- _Task objective_: Set down each of the following lines word for word, leaving out the pictures.

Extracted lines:
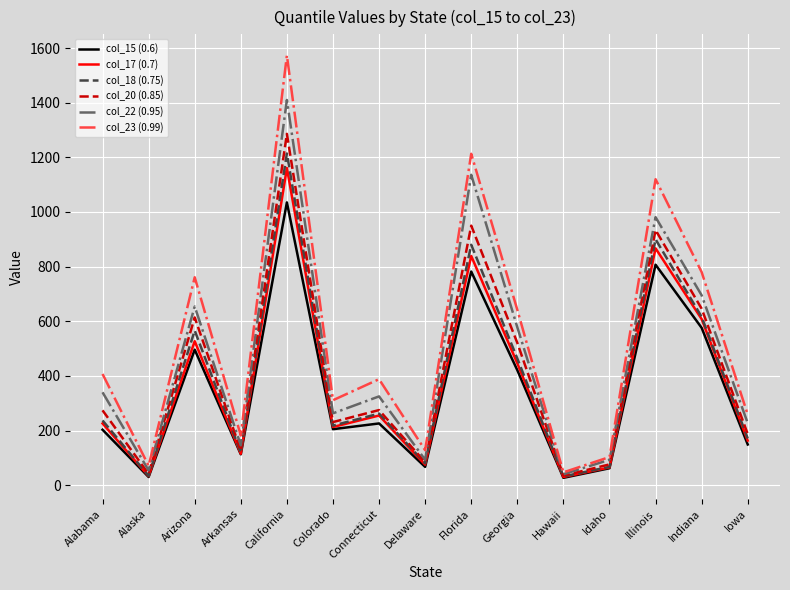

At which category does the chart reach its peak across all series?

California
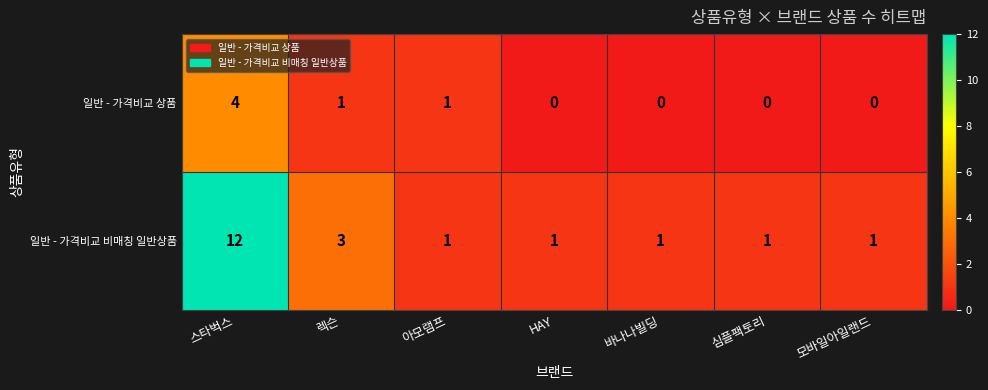

What is the total value across all series at 모바일아일랜드?

1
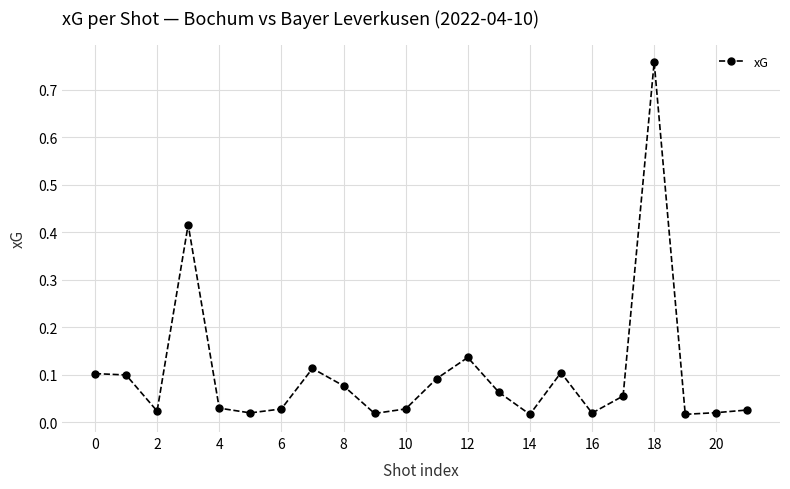

True or false: the data has more than 1 interior local peaks.

True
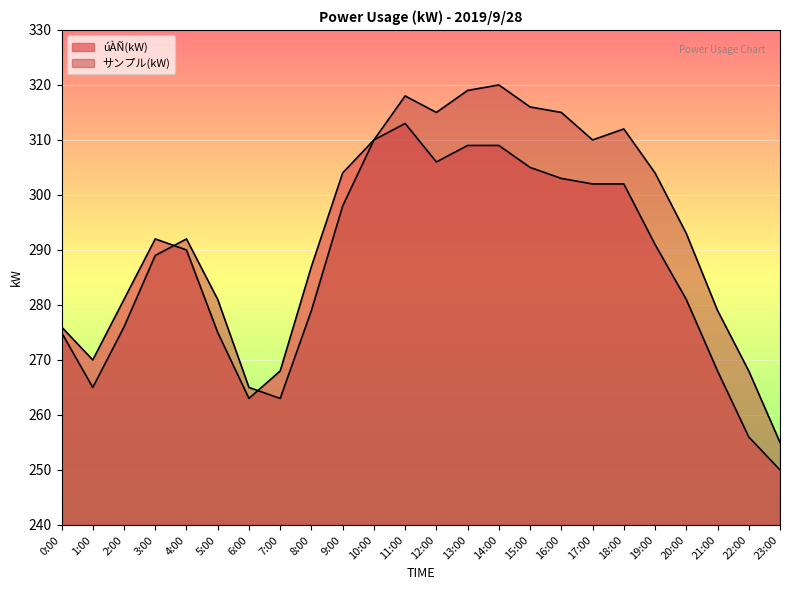

What is the difference between the highest and lowest values at 15:00?

11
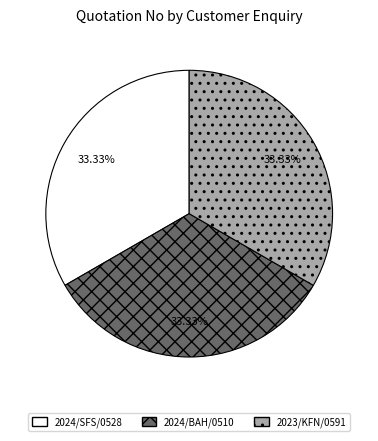

What is the ratio of the value at 2024/BAH/0510 to the value at 2023/KFN/0591?

1.0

- _Solution to this problem_:
At which category does the chart reach its peak across all series?

California

What is the total value across all series at 모바일아일랜드?

1

True or false: the data has more than 1 interior local peaks.

True

What is the difference between the highest and lowest values at 15:00?

11

What is the ratio of the value at 2024/BAH/0510 to the value at 2023/KFN/0591?

1.0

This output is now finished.